BEGIN Supplied data

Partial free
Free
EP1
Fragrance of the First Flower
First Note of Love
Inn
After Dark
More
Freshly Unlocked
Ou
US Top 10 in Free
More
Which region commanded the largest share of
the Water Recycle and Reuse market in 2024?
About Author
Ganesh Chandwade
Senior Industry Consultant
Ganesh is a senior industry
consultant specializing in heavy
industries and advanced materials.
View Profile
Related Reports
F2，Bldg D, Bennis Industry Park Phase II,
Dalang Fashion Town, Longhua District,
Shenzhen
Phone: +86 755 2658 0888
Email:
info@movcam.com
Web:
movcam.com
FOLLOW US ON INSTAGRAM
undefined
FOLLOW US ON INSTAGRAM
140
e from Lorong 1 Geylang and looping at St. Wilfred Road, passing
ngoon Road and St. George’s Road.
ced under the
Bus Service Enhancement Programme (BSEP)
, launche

END Supplied data
BEGIN Supplied data

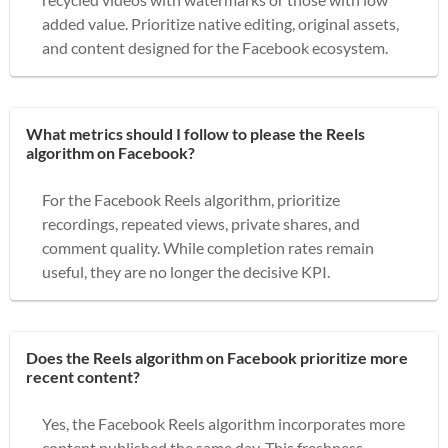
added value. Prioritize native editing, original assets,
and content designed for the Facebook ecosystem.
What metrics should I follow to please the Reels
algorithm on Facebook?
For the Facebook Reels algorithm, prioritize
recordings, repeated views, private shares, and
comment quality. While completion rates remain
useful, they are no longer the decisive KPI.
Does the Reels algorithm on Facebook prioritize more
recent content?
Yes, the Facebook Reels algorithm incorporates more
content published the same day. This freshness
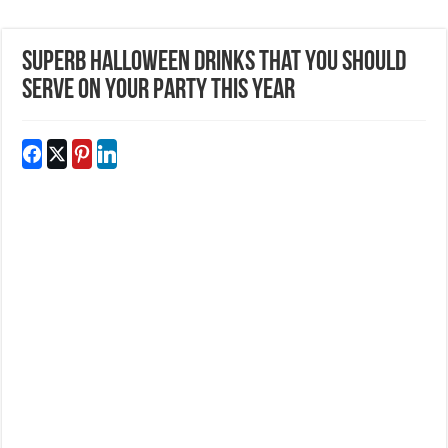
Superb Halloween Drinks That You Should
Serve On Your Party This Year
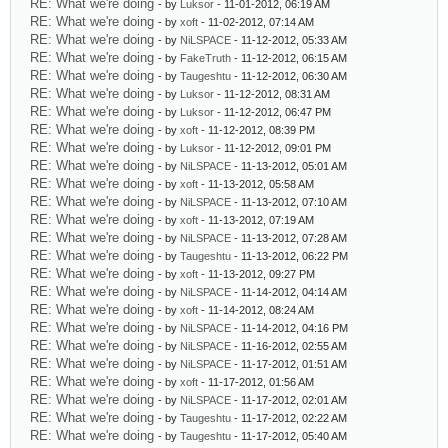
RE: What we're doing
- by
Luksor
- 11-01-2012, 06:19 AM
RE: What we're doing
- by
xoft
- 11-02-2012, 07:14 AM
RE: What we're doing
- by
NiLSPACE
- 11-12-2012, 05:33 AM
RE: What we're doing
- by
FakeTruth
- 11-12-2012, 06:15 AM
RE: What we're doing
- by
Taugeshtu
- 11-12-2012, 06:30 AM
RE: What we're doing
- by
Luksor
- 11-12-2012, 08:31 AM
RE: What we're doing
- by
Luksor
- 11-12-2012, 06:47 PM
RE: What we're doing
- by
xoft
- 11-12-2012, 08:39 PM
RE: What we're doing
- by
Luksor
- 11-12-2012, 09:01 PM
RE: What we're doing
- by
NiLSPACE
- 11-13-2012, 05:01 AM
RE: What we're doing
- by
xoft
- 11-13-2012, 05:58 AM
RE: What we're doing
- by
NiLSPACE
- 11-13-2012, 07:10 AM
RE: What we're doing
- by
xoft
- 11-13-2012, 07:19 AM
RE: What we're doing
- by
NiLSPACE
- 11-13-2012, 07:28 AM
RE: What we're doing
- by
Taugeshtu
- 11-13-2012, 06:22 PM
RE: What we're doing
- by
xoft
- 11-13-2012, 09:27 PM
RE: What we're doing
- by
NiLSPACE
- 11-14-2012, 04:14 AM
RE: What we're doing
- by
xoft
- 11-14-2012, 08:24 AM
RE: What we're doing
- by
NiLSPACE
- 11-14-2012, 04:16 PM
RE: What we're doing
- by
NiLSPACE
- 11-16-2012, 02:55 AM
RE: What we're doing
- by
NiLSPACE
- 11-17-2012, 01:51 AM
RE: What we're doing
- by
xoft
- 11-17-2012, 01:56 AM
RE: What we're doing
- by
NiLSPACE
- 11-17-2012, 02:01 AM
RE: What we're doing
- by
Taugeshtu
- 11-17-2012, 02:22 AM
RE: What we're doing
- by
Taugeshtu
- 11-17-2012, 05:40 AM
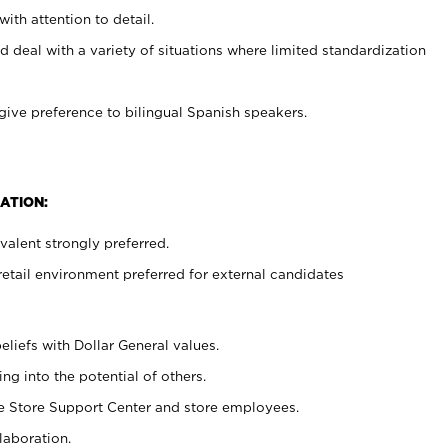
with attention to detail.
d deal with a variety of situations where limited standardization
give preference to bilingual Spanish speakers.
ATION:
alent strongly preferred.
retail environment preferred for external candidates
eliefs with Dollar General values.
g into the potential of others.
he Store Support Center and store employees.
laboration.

END Supplied data

Assignment: Above are some lines. Repeat exactly, and only, those from the line that has "Partial free" through the line that has "Dalang Fashion Town, Longhua".

Answer to this task:
Partial free
Free
EP1
Fragrance of the First Flower
First Note of Love
Inn
After Dark
More
Freshly Unlocked
Ou
US Top 10 in Free
More
Which region commanded the largest share of
the Water Recycle and Reuse market in 2024?
About Author
Ganesh Chandwade
Senior Industry Consultant
Ganesh is a senior industry
consultant specializing in heavy
industries and advanced materials.
View Profile
Related Reports
F2，Bldg D, Bennis Industry Park Phase II,
Dalang Fashion Town, Longhua District,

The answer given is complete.